(Extracto del documento):

"""

Y el taciturno Doctor, que al principio estaba interpretado por Christopher Eccleston, se regeneró en una versión más intrépida interpretada por David Tennant, y a la versión que cada guionista tenía del Doctor se unió la de cada actor. Después vendría la versión de viejo loco del joven Matt Smith, y esta noche, en este especial de navidad, Steven Moffat, responsable actual de la serie, cierra la tercera etapa de este Doctor, para presentar la próxima versión, la de Peter Capaldi, cuyas andanzas empezaremos a ver en otoño.

Esta tercera etapa de tres años ha sido discutible porque Moffat es en exceso cerebral, tiende a complicar demasiado las tramas, y no es buen supervisor de guiones ajenos. Russell T. Davies, el anterior responsable, el culpable de la actual resurrección del personaje, era mejor en ese trabajo, controlaba con más acierto a sus guionistas, y supo dotar a toda su etapa de un tono emotivo y sentimental bastante satisfactorio, pese a mandar muchas veces a paseo el desarrollo racional del relato. Se le criticaba mucho por esto, olvidando que estaba entregando una serie estupenda para niños de ocho años y que el que le gustara o no a un friki de treinta era tan accidental como premeditado. Los principales destinatarios siempre han sido los niños de ocho años. Como yo.

En todo Doctor Who hay episodios buenos, episodios geniales y episodios de los que sólo puedes salvar el principio, pero no el final. Desgraciadamente, la etapa de Moffat ha abundado en estos últimos. Te lo pasas en grande mientras los ves, hasta que el adulto que hay en ti se da cuenta de que algo no va bien, o de que faltan cinco o diez minutos para el final y sabes, sabes, que será una chapuza. Y al final lo es. Lástima. Con lo bien que iba. Me lo estaba pasando en grande hasta ese momento en que mi yo adulto se impuso a mi yo de ocho años. Por suerte, hay muchos niños de ocho años que carecen de un yo adulto que se interponga en su diversión, y que pasan miedo, lloran y disfrutan con las aventuras de este y de cualquier Doctor. La etapa también ha abundado en subtramas alargadas o retorcidas en exceso que luego se explicaban o resolvían de forma discutible. Es algo que también pasaba con Davies y que, por desgracia, pasa todavía más con Moffat. Eso sí, tanto uno como otro son capaces de entretenerte, y mucho, con un torrente brutal de ideas, frases ingeniosas y conceptos absurdos, aunque no te enteres muy bien de porqué pasa lo que pasa. Es un disfrute casi visceral. Infantil.

"""

(Datos del conjunto):
"""

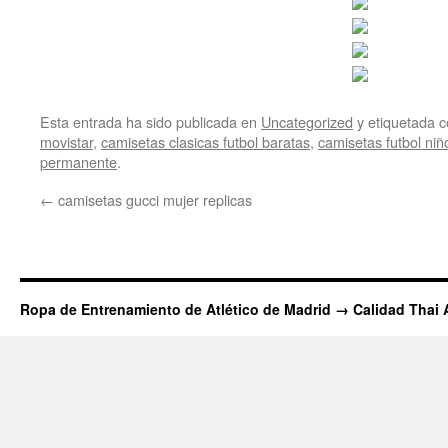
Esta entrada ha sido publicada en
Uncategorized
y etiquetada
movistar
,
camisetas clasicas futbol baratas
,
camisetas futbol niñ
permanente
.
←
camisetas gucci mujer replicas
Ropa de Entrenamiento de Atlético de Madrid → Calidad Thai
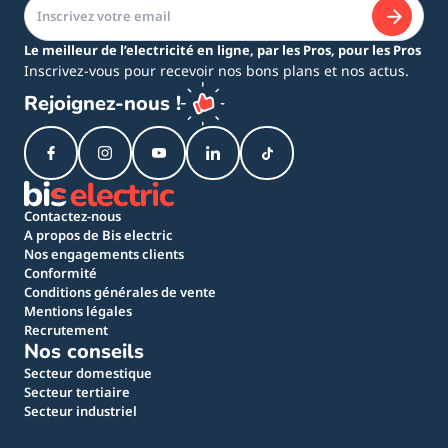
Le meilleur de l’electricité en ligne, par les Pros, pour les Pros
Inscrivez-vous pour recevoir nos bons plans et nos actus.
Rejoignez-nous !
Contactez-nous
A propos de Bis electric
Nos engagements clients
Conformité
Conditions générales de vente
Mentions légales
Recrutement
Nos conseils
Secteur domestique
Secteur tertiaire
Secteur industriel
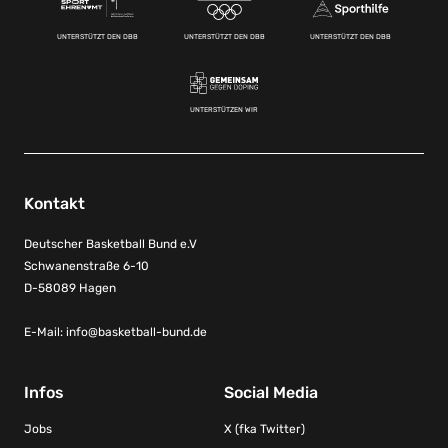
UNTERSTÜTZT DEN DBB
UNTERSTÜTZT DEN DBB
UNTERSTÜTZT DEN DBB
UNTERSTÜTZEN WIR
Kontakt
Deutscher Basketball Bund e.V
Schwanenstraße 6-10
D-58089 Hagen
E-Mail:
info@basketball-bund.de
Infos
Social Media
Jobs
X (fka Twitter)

"""
"""

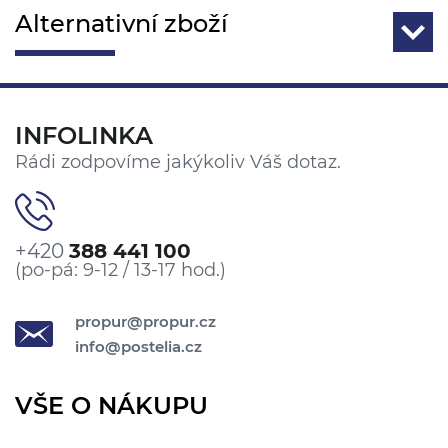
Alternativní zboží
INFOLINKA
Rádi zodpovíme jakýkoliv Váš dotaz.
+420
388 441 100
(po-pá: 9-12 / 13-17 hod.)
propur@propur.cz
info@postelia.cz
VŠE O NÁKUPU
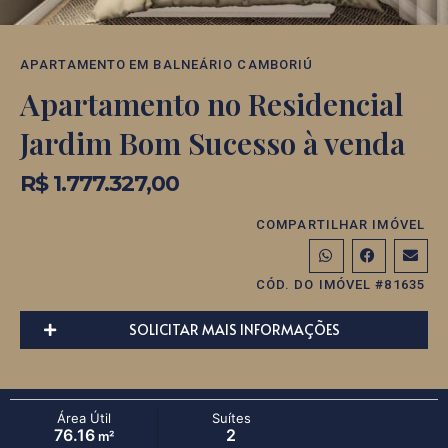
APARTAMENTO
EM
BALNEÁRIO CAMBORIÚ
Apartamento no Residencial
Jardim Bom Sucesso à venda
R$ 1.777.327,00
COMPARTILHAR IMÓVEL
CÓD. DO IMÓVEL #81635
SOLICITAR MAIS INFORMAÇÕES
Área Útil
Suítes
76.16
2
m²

"""
"""

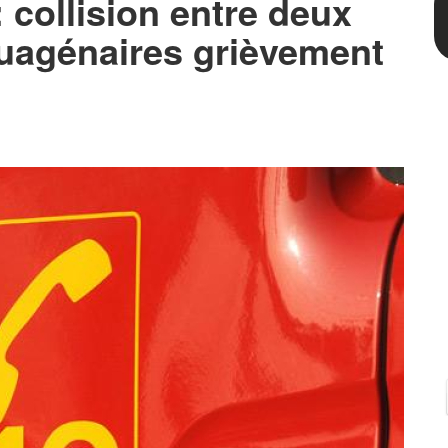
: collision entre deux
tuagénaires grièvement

"""

(Preguntas del extracto):
#1 Enumera todos los actores que el extracto del documento asocia con el papel del Doctor.
#2 Traduce al inglés esta oración del extracto del documento: "Los principales destinatarios siempre han sido los niños de ocho años."

(Respuestas esperadas):
#1 Christopher Eccleston, David Tennant, Matt Smith, Peter Capaldi

#2 The main intended audience has always been eight-year-old children.